[FEA] IVF index building with pinned H2D transfer

Question

[FEA] IVF index building with pinned H2D transfer

tfeher opened this issue 4 months ago · comments

Is your feature request related to a problem? Please describe.
For IVF-Flat ad IVF-PQ index building, large datasets are provided in host memory or as mmap-ed file. After the cluster centers are trained, both method streams through the whole dataset twice. Currently there is no overlap between host to device copies and additional data processing on the GPU.
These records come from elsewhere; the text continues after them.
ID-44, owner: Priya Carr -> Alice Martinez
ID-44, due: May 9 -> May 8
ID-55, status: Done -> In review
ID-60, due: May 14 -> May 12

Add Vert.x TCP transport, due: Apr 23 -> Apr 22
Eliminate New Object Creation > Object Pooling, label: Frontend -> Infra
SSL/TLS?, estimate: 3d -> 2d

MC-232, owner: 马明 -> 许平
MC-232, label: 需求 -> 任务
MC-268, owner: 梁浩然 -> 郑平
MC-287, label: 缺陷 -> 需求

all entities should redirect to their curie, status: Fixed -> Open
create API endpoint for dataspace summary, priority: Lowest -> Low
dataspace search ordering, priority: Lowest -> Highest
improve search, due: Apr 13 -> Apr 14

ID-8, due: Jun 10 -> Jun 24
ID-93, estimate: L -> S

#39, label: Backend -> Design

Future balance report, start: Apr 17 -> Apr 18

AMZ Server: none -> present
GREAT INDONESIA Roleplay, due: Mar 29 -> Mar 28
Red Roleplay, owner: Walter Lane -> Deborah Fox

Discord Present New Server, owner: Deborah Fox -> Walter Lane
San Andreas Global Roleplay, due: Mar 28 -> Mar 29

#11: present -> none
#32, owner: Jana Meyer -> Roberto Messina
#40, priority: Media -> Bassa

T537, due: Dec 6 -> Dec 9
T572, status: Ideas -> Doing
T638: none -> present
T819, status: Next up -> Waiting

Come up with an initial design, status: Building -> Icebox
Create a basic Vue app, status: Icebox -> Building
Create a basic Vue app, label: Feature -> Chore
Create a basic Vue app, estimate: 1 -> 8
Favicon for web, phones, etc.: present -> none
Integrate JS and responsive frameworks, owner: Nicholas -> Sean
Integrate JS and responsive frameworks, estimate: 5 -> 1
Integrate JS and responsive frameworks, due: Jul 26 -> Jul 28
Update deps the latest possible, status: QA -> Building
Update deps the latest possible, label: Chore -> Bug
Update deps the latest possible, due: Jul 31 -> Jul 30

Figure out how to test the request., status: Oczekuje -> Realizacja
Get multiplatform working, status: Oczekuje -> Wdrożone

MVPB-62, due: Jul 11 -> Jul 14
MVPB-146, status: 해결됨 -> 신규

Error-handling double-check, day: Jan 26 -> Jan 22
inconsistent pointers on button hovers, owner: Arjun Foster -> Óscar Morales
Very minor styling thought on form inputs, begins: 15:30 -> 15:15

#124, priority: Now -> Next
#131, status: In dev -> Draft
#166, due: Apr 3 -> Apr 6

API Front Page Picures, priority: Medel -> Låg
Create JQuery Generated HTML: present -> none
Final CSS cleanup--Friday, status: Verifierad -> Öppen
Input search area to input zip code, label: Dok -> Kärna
Describe the solution you'd like
Use pinned buffers to copy the data to the GPU and overlap it with GPU side computation.

Additional context

Since the dataset can be larger than the physical (host) memory of the system, it is not possible to load the whole dataset into pinned memory.
Index subsampling already use pinned buffers to overlap vector gathering and H2D copies 5485557

IVF-Flat and IVF-PQ streams through the whole dataset here:

assign vectors to cluster centers (k-means predict): IVF-Flat, IVF-PQ
copy vectors to their respective cluster (additionally encode vectros and map to a specific layout): IVF-Flat, IVF-PQ

We use batch_load_iterator to copy the data to host. Ideally, we could improve the batch load-iterator to prefetch the data into a pinned buffer.

Tamas Bela Feher · Answer 1 · Mon Jan 22 2024 17:05:04 GMT+0800 (China Standard Time)

Tagging @abc99lr who plans to work on this, and @achirkin for visibility.